The bottom line is clear: Our vital interests in Afghanistan are limited and military victory is not the key to achieving them. On the contrary, waging a lengthy counterinsurgency war in Afghanistan may well do more to aid Taliban recruiting than to dismantle the group, help spread conflict further into Pakistan, unify radical groups that might otherwise be quarreling amongst themselves, threaten the long-term health of the U.S. economy, and prevent the U.S. government from turning its full attention to other pressing problems. -- Afghanistan Study Group

Saturday, January 3, 2015

News of the Day for Saturday, January 3, 2015

Just a few items worth passing on today.
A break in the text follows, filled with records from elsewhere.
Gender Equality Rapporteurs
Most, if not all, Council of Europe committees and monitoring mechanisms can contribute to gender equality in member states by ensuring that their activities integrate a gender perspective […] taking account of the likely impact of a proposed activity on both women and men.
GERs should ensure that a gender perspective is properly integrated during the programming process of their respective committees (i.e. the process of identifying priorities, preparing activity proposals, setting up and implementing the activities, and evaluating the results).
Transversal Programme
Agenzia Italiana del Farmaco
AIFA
First, do you see any irony here?

ISLAMABAD, Jan 3 (KUNA) -- At least eighteen rebels were killed in air strikes by foreign forces in southeastern Paktika province of Afghanistan on Saturday, said police. . . .
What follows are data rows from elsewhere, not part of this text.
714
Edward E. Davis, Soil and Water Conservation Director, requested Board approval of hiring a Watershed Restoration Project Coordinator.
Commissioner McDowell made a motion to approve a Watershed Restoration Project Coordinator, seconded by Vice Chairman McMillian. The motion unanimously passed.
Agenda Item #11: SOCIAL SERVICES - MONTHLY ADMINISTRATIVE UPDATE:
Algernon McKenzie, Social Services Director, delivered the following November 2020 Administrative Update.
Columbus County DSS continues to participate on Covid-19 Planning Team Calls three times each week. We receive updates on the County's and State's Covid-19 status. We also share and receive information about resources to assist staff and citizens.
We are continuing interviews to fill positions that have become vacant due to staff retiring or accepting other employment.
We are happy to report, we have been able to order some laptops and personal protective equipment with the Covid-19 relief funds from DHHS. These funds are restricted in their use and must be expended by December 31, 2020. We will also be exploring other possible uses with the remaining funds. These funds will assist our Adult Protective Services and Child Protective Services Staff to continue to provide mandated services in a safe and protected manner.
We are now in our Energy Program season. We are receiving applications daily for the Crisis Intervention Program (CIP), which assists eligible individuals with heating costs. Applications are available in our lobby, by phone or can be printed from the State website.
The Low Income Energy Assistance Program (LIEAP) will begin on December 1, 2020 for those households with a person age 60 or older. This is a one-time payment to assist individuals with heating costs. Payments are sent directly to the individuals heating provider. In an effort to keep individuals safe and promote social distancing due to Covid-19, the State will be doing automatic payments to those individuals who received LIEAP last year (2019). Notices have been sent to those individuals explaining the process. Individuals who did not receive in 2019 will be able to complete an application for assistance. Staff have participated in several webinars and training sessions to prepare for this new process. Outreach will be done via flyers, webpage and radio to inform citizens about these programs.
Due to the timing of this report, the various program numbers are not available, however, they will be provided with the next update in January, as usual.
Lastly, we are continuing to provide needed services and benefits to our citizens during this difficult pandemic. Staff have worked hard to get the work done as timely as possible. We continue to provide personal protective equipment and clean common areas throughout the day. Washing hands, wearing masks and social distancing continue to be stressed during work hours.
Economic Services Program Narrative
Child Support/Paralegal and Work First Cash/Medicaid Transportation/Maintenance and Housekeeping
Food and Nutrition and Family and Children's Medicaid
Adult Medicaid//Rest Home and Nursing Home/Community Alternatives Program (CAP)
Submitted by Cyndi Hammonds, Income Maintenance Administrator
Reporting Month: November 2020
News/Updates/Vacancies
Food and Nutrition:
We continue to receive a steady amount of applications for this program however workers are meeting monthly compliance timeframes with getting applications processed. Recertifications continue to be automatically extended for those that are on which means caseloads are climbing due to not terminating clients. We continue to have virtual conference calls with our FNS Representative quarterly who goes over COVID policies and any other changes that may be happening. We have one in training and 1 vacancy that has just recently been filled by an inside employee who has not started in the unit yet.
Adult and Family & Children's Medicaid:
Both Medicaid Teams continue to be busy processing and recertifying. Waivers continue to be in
The air strikes came at a time when Taliban rebels have paced up their attacks on security forces following drew back of NATO/ISAF forces from Afghanistan handing over the security control to Afghan forces.

So, no U.S. combat role except for . . . oh, bombing.

Although local warlord Abdul Rashid Dostum recently announced that thousands of militants would soon be surrendering in his fiefdom of Jowzjan, the reality appears to be otherwise. "But now according to the local officials, the insurgents have rather boosted their activities and that in the Turkmenistan border, raising deep concerns for both the countries." A large-scale military operation is planned in the area.

Delays in filling cabinet posts and other government vacancies  have left public agencies in disarray.

In one province, police officials have been fired and not replaced despite a rash of violent crime. In another, frustrated parents are calling their legislators to get copies of school records. In the capital, no phones were answered at one federal ministry last week — an unusual occurrence even by lax Afghan standards. In another ministry, idle office workers made a video of one another dancing in the halls, which was later shown to a reporter.
Azam Ahmed in the NYT discusses the state of the Afghan Taliban. In a pistachio shell, the movement has become fragmented. The first generation of military leadership has largely been replaced, and factions differ in their ideology. In some areas, they are less severe in their rule; not so in others.

 In Iraq, the turmoil continues. Islamic state abducts 170 civilians from two northern villages where people burned the IS flag. (This will not turn out well for them.) U.S. led coalition continues air strikes, but this report reminds us of the rather odd political context. The pentagon reports 12 strikes in Syria, while Combined Joint Task Force Operation Inherent Resolve reports separately on 11 stries in Iraq. In other words these are not technically the same operation. In an apparent sectarian attack, three Sunni clerics were murdered in Basra on Thursday.


anatta said...

"So, no U.S. combat role except for . . . oh, bombing"

I've noticed a much more editorial
slant to this blog.

I would assume anyone that comes here regularly understand the "new" US role?
no matter the utterances by Obama?

Again-thanks for keep this place open

Cervantes said...

I do plan to adopt a more visible point of view, yes.

Anonymous said...

Well, 6 viewers have dropped due to the personal "visible POV". Still wishing you success and thanks for the years I have followed.

Cervantes said...

Our POV has always existed -- see the banner at the top of the page. I still intend to be factually accurate and give both the good and bad news.